PR #67 is intentionally conservative: when timing cannot be paired safely, the plugin emits diagnostic marks instead of inventing latency. That is correct for a hook-based integration, but it means token, cache, cost, latency, TTFB, retry/fallback state, and model-emitted tool-call metadata do not always stay attached to the provider invocation that produced them.
Proposed enhancement
OpenClaw already has most of the required data internally:
model-call diagnostics create callId and record timing, TTFB, byte counts, provider/model/API/transport, and failure category
provider transports build normalized requests and parse response events, finish reasons, response ids, tool calls, usage, cache counters, and cost
prompt-cache observability and trajectory metadata capture request-shape, run/session/agent/config/plugin, and redaction context
run attempt metadata and failover logging represent retries, profile rotation, fallback decisions, and error/status details
The NeMo Flow eval patches show why provider-call fidelity matters:
Provider cache evidence is API-surface specific. OpenAI-compatible routes expose cache reuse through usage.prompt_tokens_details.cached_tokens or usage.input_tokens_details.cached_tokens; Anthropic Messages routes expose usage.cache_read_input_tokens and usage.cache_creation_input_tokens.

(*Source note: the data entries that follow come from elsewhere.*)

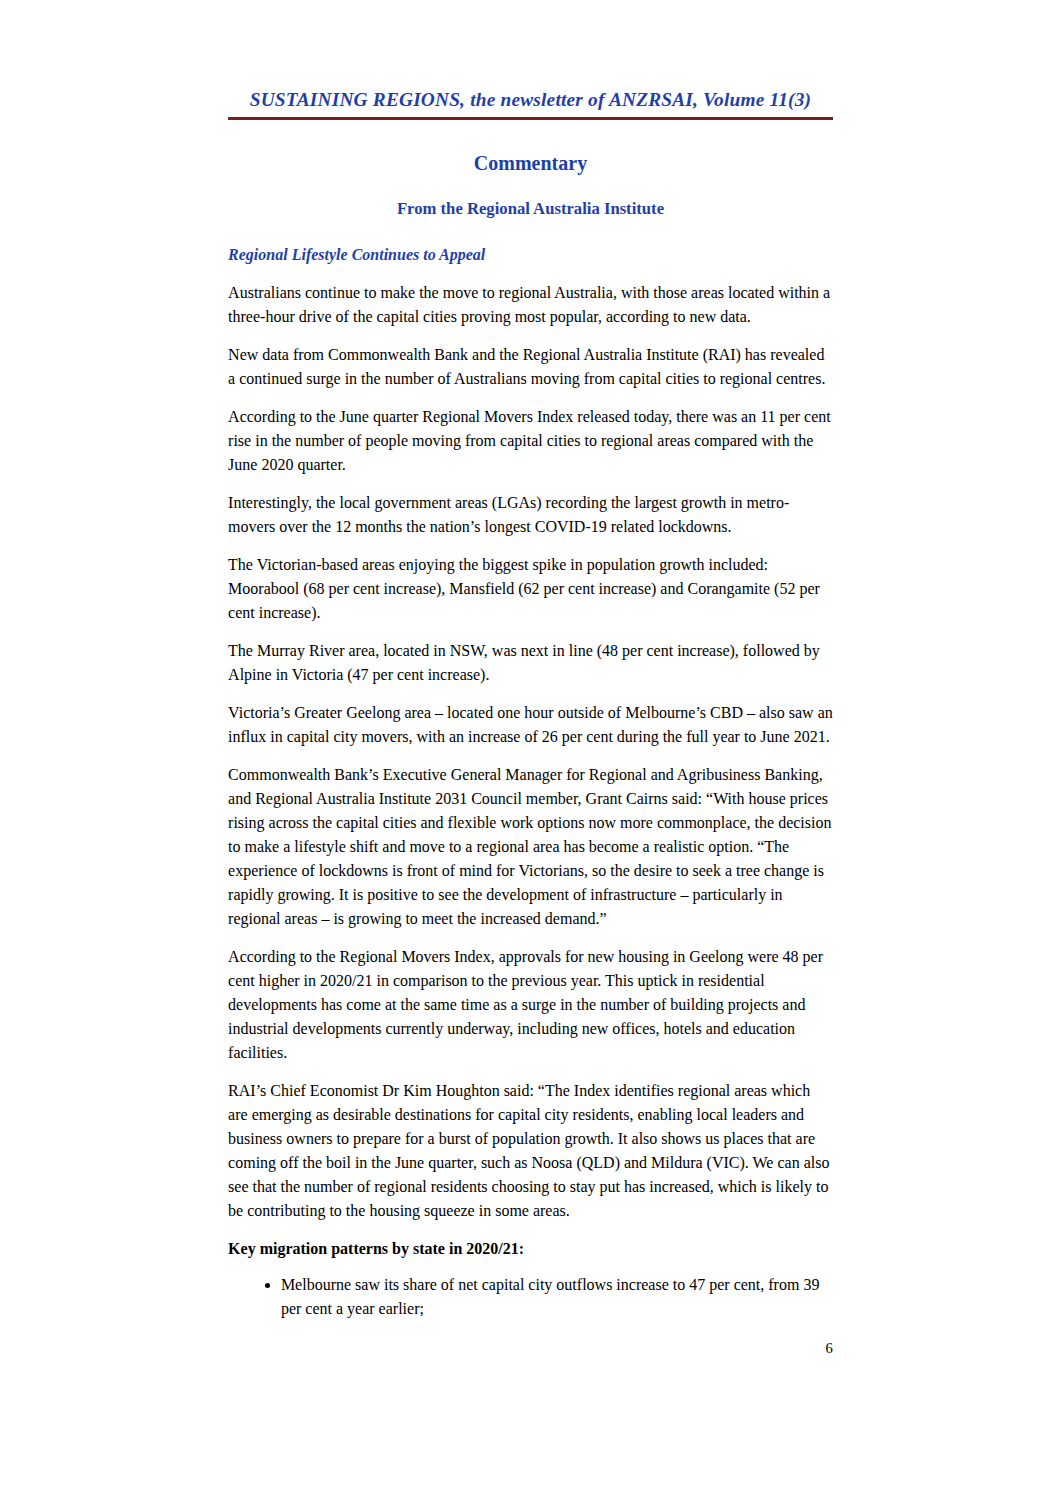SUSTAINING REGIONS, the newsletter of ANZRSAI, Volume 11(3)
Commentary
From the Regional Australia Institute
Regional Lifestyle Continues to Appeal
Australians continue to make the move to regional Australia, with those areas located within a three-hour drive of the capital cities proving most popular, according to new data.
New data from Commonwealth Bank and the Regional Australia Institute (RAI) has revealed a continued surge in the number of Australians moving from capital cities to regional centres.
According to the June quarter Regional Movers Index released today, there was an 11 per cent rise in the number of people moving from capital cities to regional areas compared with the June 2020 quarter.
Interestingly, the local government areas (LGAs) recording the largest growth in metro-movers over the 12 months the nation’s longest COVID-19 related lockdowns.
The Victorian-based areas enjoying the biggest spike in population growth included: Moorabool (68 per cent increase), Mansfield (62 per cent increase) and Corangamite (52 per cent increase).
The Murray River area, located in NSW, was next in line (48 per cent increase), followed by Alpine in Victoria (47 per cent increase).
Victoria’s Greater Geelong area – located one hour outside of Melbourne’s CBD – also saw an influx in capital city movers, with an increase of 26 per cent during the full year to June 2021.
Commonwealth Bank’s Executive General Manager for Regional and Agribusiness Banking, and Regional Australia Institute 2031 Council member, Grant Cairns said: “With house prices rising across the capital cities and flexible work options now more commonplace, the decision to make a lifestyle shift and move to a regional area has become a realistic option. “The experience of lockdowns is front of mind for Victorians, so the desire to seek a tree change is rapidly growing. It is positive to see the development of infrastructure – particularly in regional areas – is growing to meet the increased demand.”
According to the Regional Movers Index, approvals for new housing in Geelong were 48 per cent higher in 2020/21 in comparison to the previous year. This uptick in residential developments has come at the same time as a surge in the number of building projects and industrial developments currently underway, including new offices, hotels and education facilities.
RAI’s Chief Economist Dr Kim Houghton said: “The Index identifies regional areas which are emerging as desirable destinations for capital city residents, enabling local leaders and business owners to prepare for a burst of population growth. It also shows us places that are coming off the boil in the June quarter, such as Noosa (QLD) and Mildura (VIC). We can also see that the number of regional residents choosing to stay put has increased, which is likely to be contributing to the housing squeeze in some areas.
Key migration patterns by state in 2020/21:
Melbourne saw its share of net capital city outflows increase to 47 per cent, from 39 per cent a year earlier;
6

Cache mode follows the provider API surface, not only the model family string. A routed Anthropic model on an OpenAI-compatible endpoint needs OpenAI-style cache evidence, while a native Anthropic Messages route needs Anthropic-style cache evidence.
The patched codec path had to emit provider-native usage for openai_chat, openai_responses, and anthropic_messages; otherwise Phoenix/OpenInference output could not prove provider cache behavior.
ACG and tool-policy optimization need stable request-shape identifiers, effective tool-schema evidence, and a defined telemetry completion point. Volatile task text is not a reliable key and may be redacted.
Request OpenClaw support for a public LLM execution middleware that wraps each provider/model invocation.
The middleware should be invocation-scoped, not only post-hoc. It should allow a plugin to observe the request before execution and the response or failure after execution. Where OpenClaw policy allows, the same shape should support blocking, rewriting, routing, or annotating the call.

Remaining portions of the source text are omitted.